╭─ Information
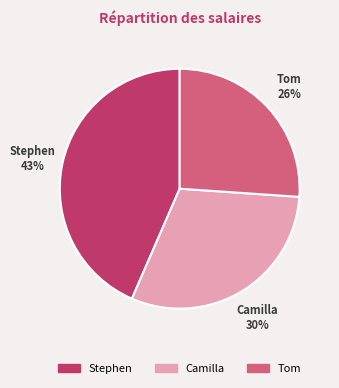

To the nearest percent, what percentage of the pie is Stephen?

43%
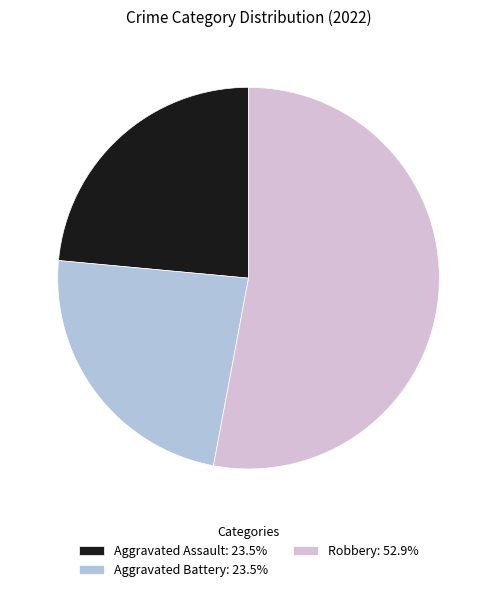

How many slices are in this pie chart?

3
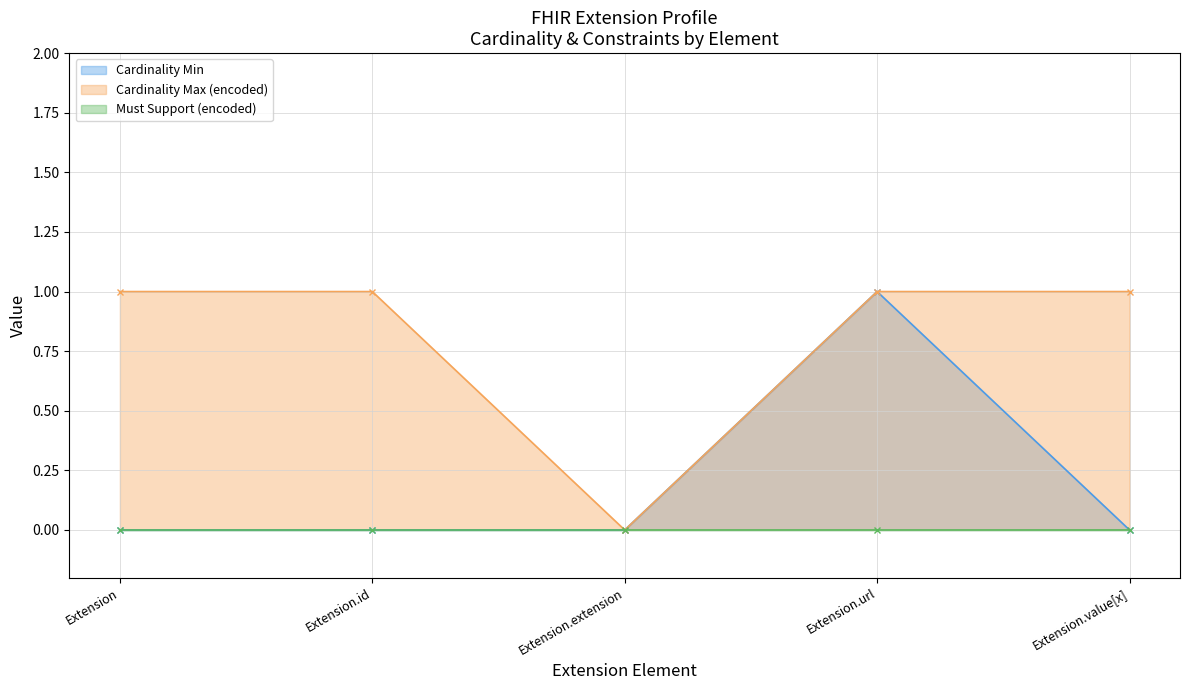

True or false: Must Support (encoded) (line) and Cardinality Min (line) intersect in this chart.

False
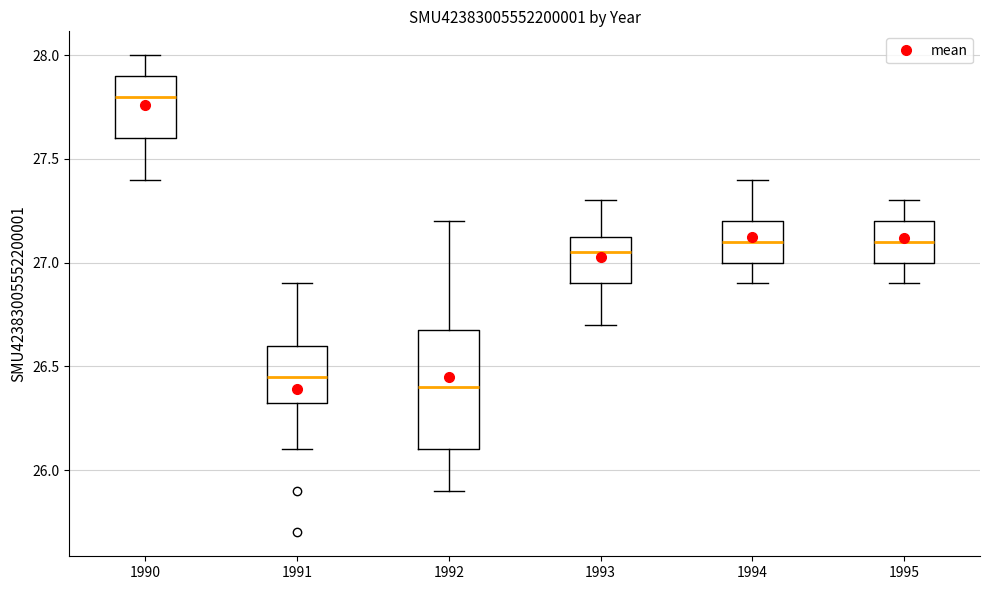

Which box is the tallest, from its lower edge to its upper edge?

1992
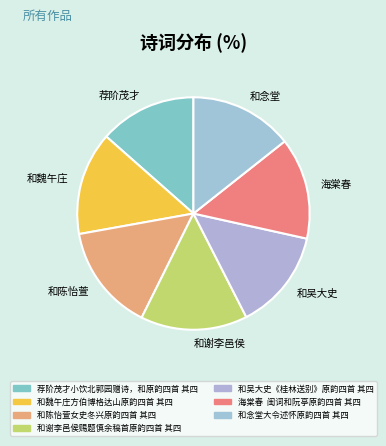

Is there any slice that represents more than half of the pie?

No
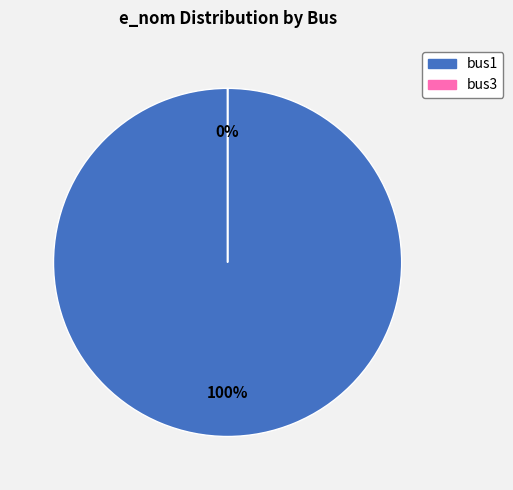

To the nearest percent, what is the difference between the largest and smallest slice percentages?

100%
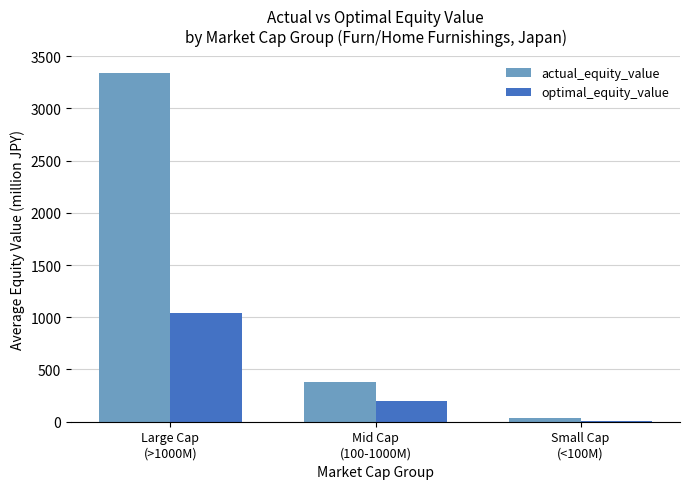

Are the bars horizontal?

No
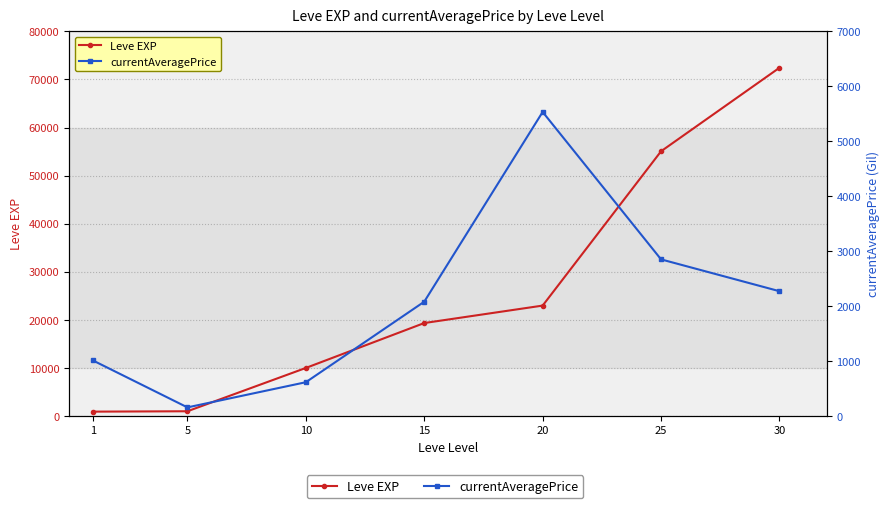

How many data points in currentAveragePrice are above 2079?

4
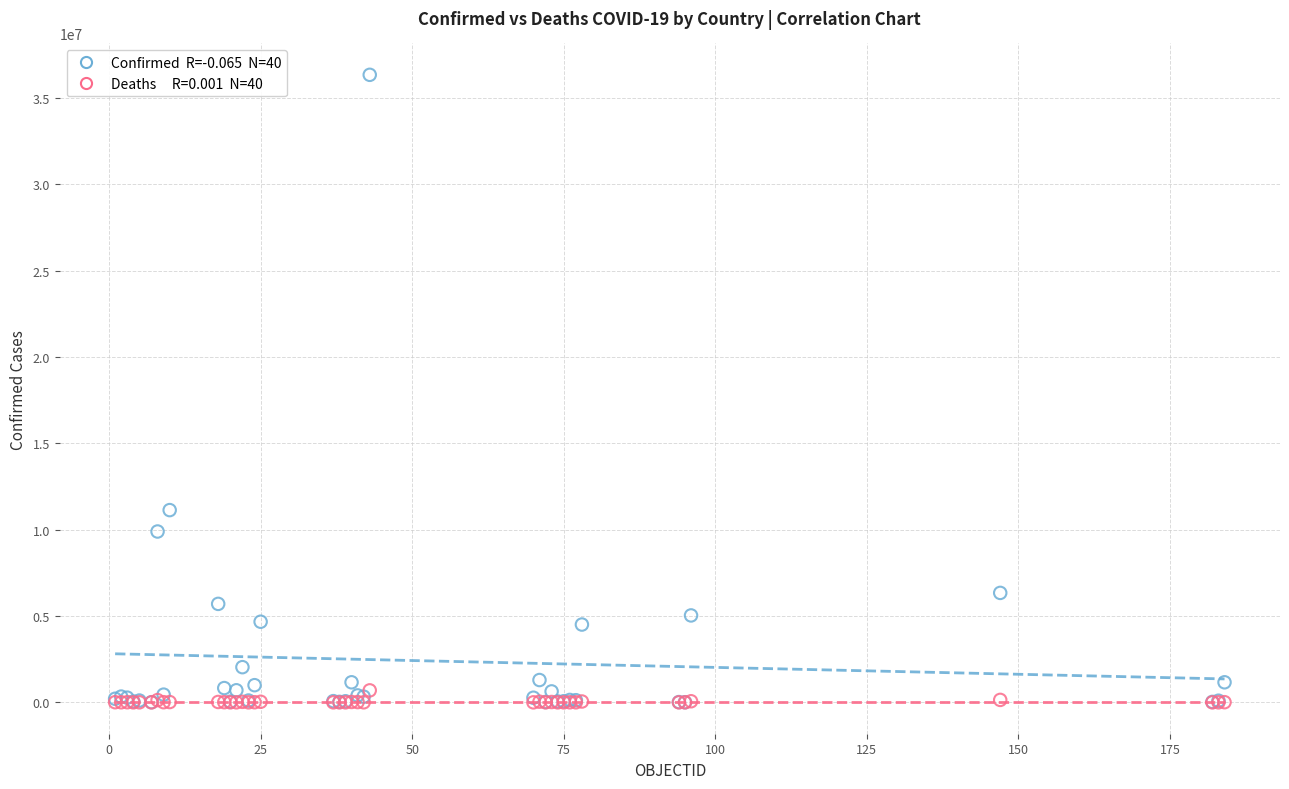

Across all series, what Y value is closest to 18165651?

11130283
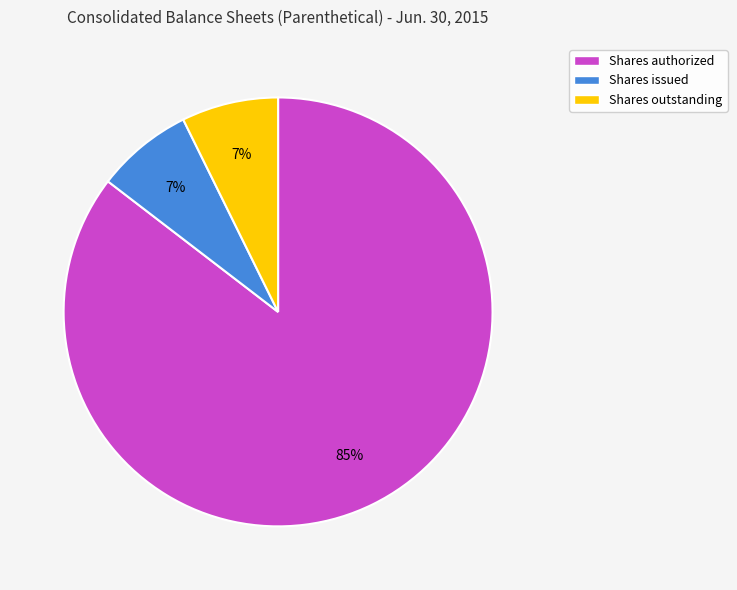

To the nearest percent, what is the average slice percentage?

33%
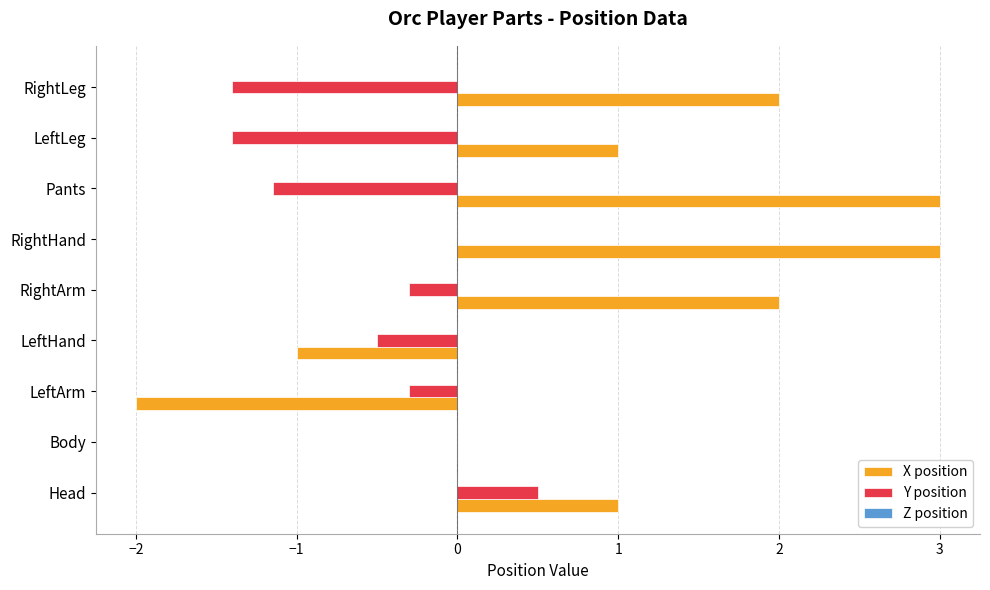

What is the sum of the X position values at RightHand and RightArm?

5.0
╰─
Goal of the exercise :: Could you update the data by replacing each "pie" with "donut" and leaving everything else unchanged? Omit the pictures from your answer.

Result ::
To the nearest percent, what percentage of the donut is Stephen?

43%

How many slices are in this donut chart?

3

True or false: Must Support (encoded) (line) and Cardinality Min (line) intersect in this chart.

False

Which box is the tallest, from its lower edge to its upper edge?

1992

Is there any slice that represents more than half of the donut?

No

To the nearest percent, what is the difference between the largest and smallest slice percentages?

100%

Are the bars horizontal?

No

How many data points in currentAveragePrice are above 2079?

4

Across all series, what Y value is closest to 18165651?

11130283

To the nearest percent, what is the average slice percentage?

33%

What is the sum of the X position values at RightHand and RightArm?

5.0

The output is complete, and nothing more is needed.